*por Kíssila Machado
A continuação do clássico de Ridley Scott chega cheia de expectativas e não decepciona ao expandir o mundo dos replicantes.
Blade Runner – O Caçador de Androides chegou aos cinemas em 1982 sem muito estardalhaço e saiu como fracasso de público. Sua continuação, Blade Runner 2049, não corre esse risco: após o original atingir o status de clássico cult na década de 1990, o filme entra em cartaz cercado de expectativas e alardeado como um dos mais aguardados do ano.
A trama se passa 20 anos após o longa de Ridley Scott, quando a Wallace Corporation criou novos modelos de replicantes mais eficientes e mais facilmente controlados pelos humanos. Somos apresentados ao agente K (Ryan Gosling, que leva o nome em clara referência a Philip K. Dick, autor do livro que serviu de inspiração ao primeiro filme), um replicante que caça modelos velhos foragidos da justiça. Um caso aparentemente corriqueiro acaba empurrando K num buraco de coelho, onde uma conspiração leva o personagem a questionar suas origens e identidade.
O filme acerta ao continuar e expandir os questionamentos filosóficos que transformaram seu predecessor em clássico sci-fi, focando na busca dos androides por continuidade através da procriação, na importância da memória para a identidade do indivíduo, e no valor da vida (seja ela orgânica ou sintética) – embora no final deixe a sensação de que nem tudo foi realmente resolvido, sem dúvida preparando caminho para uma inevitável sequência.
Os fãs do original não devem sair decepcionados com a participação de Harrison Ford como um envelhecido e sem esperanças, Deckard, além de uma breve aparição em CGI de sua amada Rachel (Sean Young). Já a jornada de autodescoberta de K é uma de fácil identificação, remetendo a momentos cruciais que parecem corriqueiros, mas acabam se firmando como uma quebra de paradigma em nossas vidas, redefinindo nossa própria identidade. Gosling carrega com facilidade o manto do protagonista atormentado, que leva seus dias numa rotina pálida entre o trabalho e Joi, a inteligência artificial holográfica que faz as vezes de namorada (Ana de Armas, numa ótima performance que lembra Scarlett Johansson em Ela) e apoio emocional, mas apenas o lembra da sua própria artificialidade e anseio por uma conexão real.
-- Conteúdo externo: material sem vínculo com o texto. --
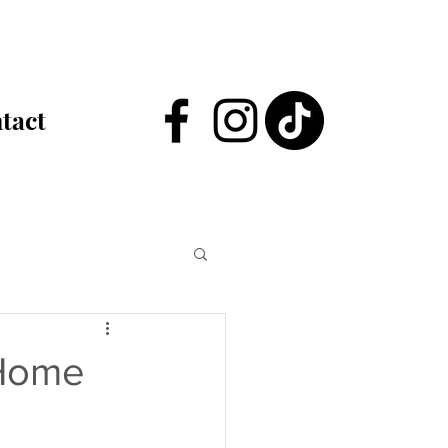
tact
 Home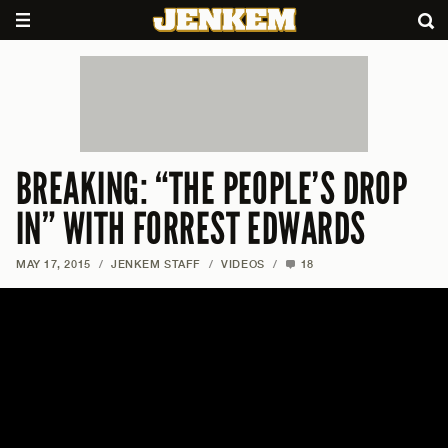
BREAKING: “THE PEOPLE’S DROP
IN” WITH FORREST EDWARDS
MAY 17, 2015
/
JENKEM STAFF
/
VIDEOS
/
18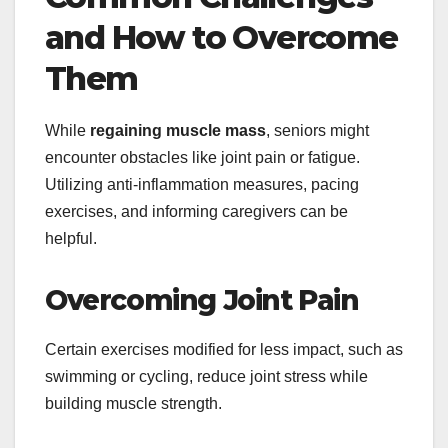
and How to Overcome
Them
While
regaining muscle mass
, seniors might
encounter obstacles like joint pain or fatigue.
Utilizing anti-inflammation measures, pacing
exercises, and informing caregivers can be
helpful.
Overcoming Joint Pain
Certain exercises modified for less impact, such as
swimming or cycling, reduce joint stress while
building muscle strength.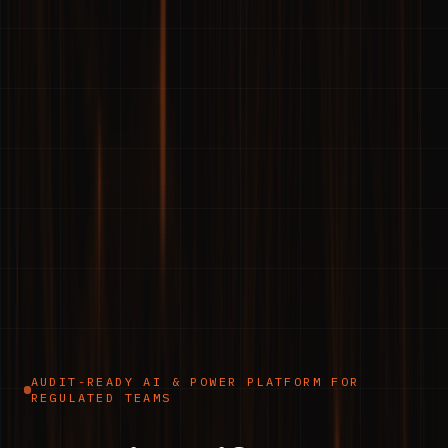
AUDIT-READY AI & POWER PLATFORM FOR
REGULATED TEAMS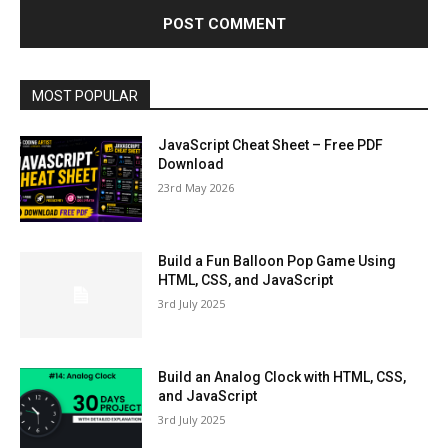
MOST POPULAR
JavaScript Cheat Sheet – Free PDF
Download
23rd May 2026
Build a Fun Balloon Pop Game Using
HTML, CSS, and JavaScript
3rd July 2025
Build an Analog Clock with HTML, CSS,
and JavaScript
3rd July 2025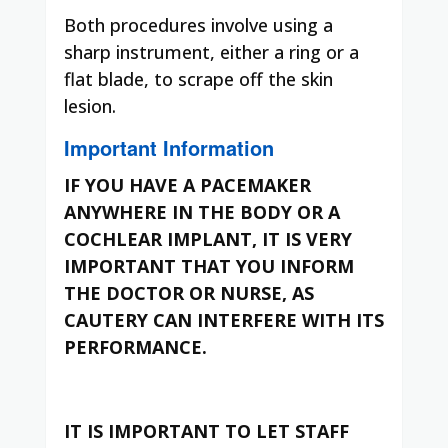
Both procedures involve using a
sharp instrument, either a ring or a
flat blade, to scrape off the skin
lesion.
Important Information
IF YOU HAVE A PACEMAKER
ANYWHERE IN THE BODY OR A
COCHLEAR IMPLANT, IT IS VERY
IMPORTANT THAT YOU INFORM
THE DOCTOR OR NURSE, AS
CAUTERY CAN INTERFERE WITH ITS
PERFORMANCE.
IT IS IMPORTANT TO LET STAFF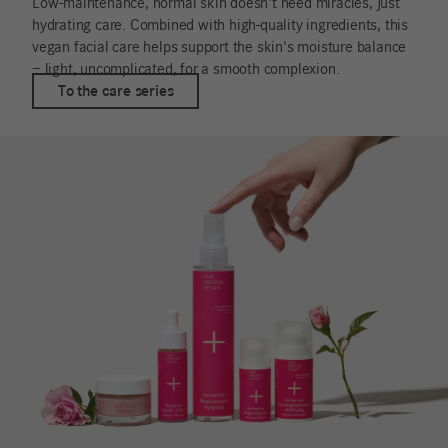
Low-maintenance, normal skin doesn't need miracles, just
hydrating care. Combined with high-quality ingredients, this
vegan facial care helps support the skin's moisture balance
– light, uncomplicated, for a smooth complexion.
To the care series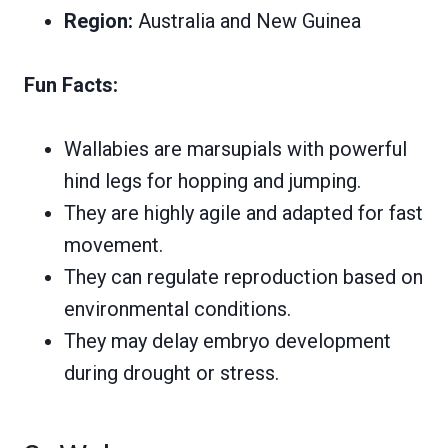
Region:
Australia and New Guinea
Fun Facts:
Wallabies are marsupials with powerful
hind legs for hopping and jumping.
They are highly agile and adapted for fast
movement.
They can regulate reproduction based on
environmental conditions.
They may delay embryo development
during drought or stress.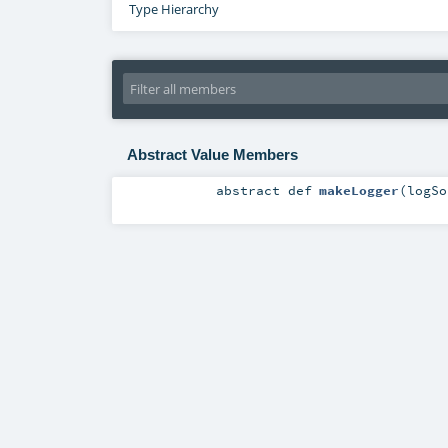
Type Hierarchy
Abstract Value Members
abstract
def
makeLogger
(
logS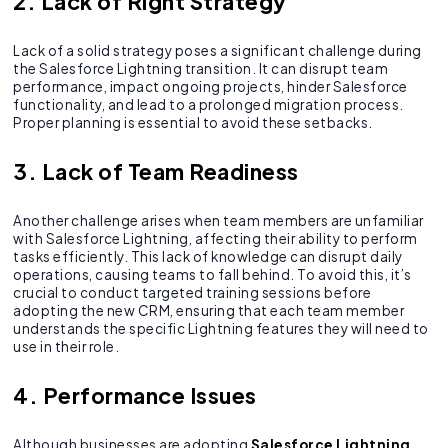
2. Lack of Right Strategy
Lack of a solid strategy poses a significant challenge during
the Salesforce Lightning transition. It can disrupt team
performance, impact ongoing projects, hinder Salesforce
functionality, and lead to a prolonged migration process.
Proper planning is essential to avoid these setbacks.
3. Lack of Team Readiness
Another challenge arises when team members are unfamiliar
with Salesforce Lightning, affecting their ability to perform
tasks efficiently. This lack of knowledge can disrupt daily
operations, causing teams to fall behind. To avoid this, it’s
crucial to conduct targeted training sessions before
adopting the new CRM, ensuring that each team member
understands the specific Lightning features they will need to
use in their role.
4. Performance Issues
Although businesses are adopting
Salesforce Lightning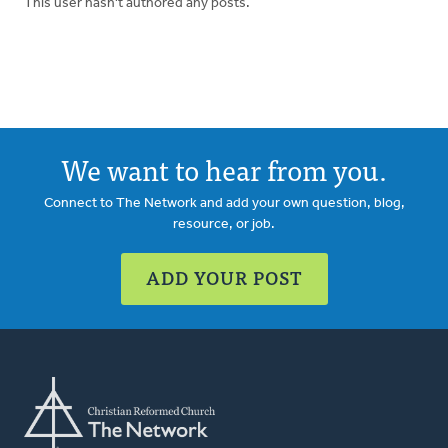
This user hasn't authored any posts.
We want to hear from you.
Connect to The Network and add your own question, blog,
resource, or job.
ADD YOUR POST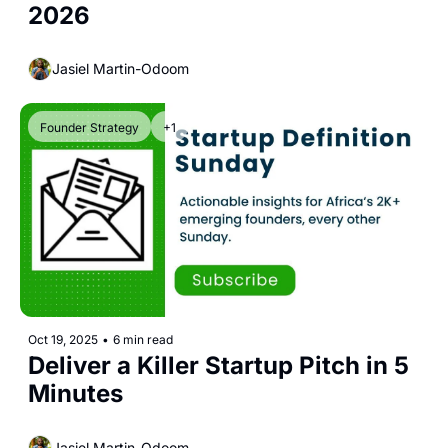
2026
Jasiel Martin-Odoom
Founder Strategy
+1
Oct 19, 2025
•
6 min read
Deliver a Killer Startup Pitch in 5 
Minutes
Jasiel Martin-Odoom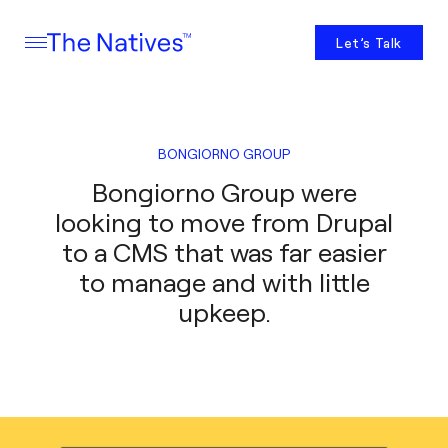
Let’s Talk
BONGIORNO GROUP
Bongiorno Group were
looking to move from Drupal
to a CMS that was far easier
to manage and with little
upkeep.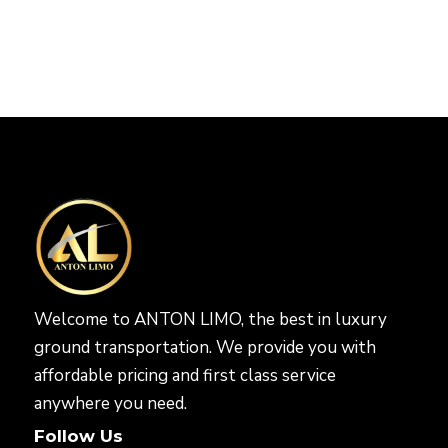
Welcome to ANTON LIMO, the best in luxury
ground transportation. We provide you with
affordable pricing and first class service
anywhere you need.
Follow Us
Aliás, as mulheres de Blade Runner 2049 são muitas e merecedoras de atenção, com ótimas atuações de Armas, Sylvia Hoeks (como a replicante mortal Luv), e Robin Wright (como a Tenente Joshi, chefe de K), que merecia uma participação maior. Carla Juri (Amaldiçoada) também aparece bem como a Dra. Ana Stelline, responsável por criar as memórias implantadas nos replicantes, e a israelense Hiam Abbass (Êxodo: Deuses e Reis) rouba a cena e deixa um gostinho de quero mais como a líder da rebelião replicante. Fechando a conta, a ótima Mackenzie Davis (da série Halt and Catch Fire) interpreta Mariette, uma prostituta que cruza o caminho de K e Joi. A ressalva é que, embora apresente muitas personagens femininas consideradas fortes, a produção as apresenta apenas como bonecas unidimensionais que não servem a trama de outra maneira a não ser como suporte dos homens. Em momento algum fica claro se tal tratamento é dado para refletir um futuro que continua misógino e desigual, ou se é apenas um reflexo da falta de mulheres por trás das câmeras (o filme é dirigido, escrito, e produzido apenas por homens).
Já a direção do canadense Denis Villeneuve (A Chegada) paga tributo a Ridley Scott ao reproduzir a atmosfera neo-noir, sombria e chuvosa do original, ao mesmo tempo em que cria sua própria textura, pontuando a paisagem com tons de branco, cinza e amarelo que deixam o visual com um chiaroscuro primoroso (quem viu A Chegada, trabalho anterior do diretor indicado ao Oscar 2017, deve perceber a semelhança entre o contraste de luz dos dois projetos). Créditos também para Roger Deakins, diretor de fotografia considerado hoje o melhor do ramo em Hollywood, que empresta sua visão ao filme.
Apesar do status de blockbuster, Blade Runner 2049 não é uma experiência para todos. Com quase 3h de duração, a produção mantém o aspecto reflexivo e lento do original, chegando a ser arrastado e cansativo em alguns momentos. Quem for ao cinema esperando sequências intermináveis de ação e pancadaria vai sair decepcionado. Não que cenas assim não existam, mas são pontuadas e eficientes no mar de contemplação filosófica que o filme apresenta. Fica a sensação de que um corte menor faria um filme mais sucinto e redondo, embora este seja um problema facilmente contornável para aqueles que buscam algo mais que uma simples diversão passageira.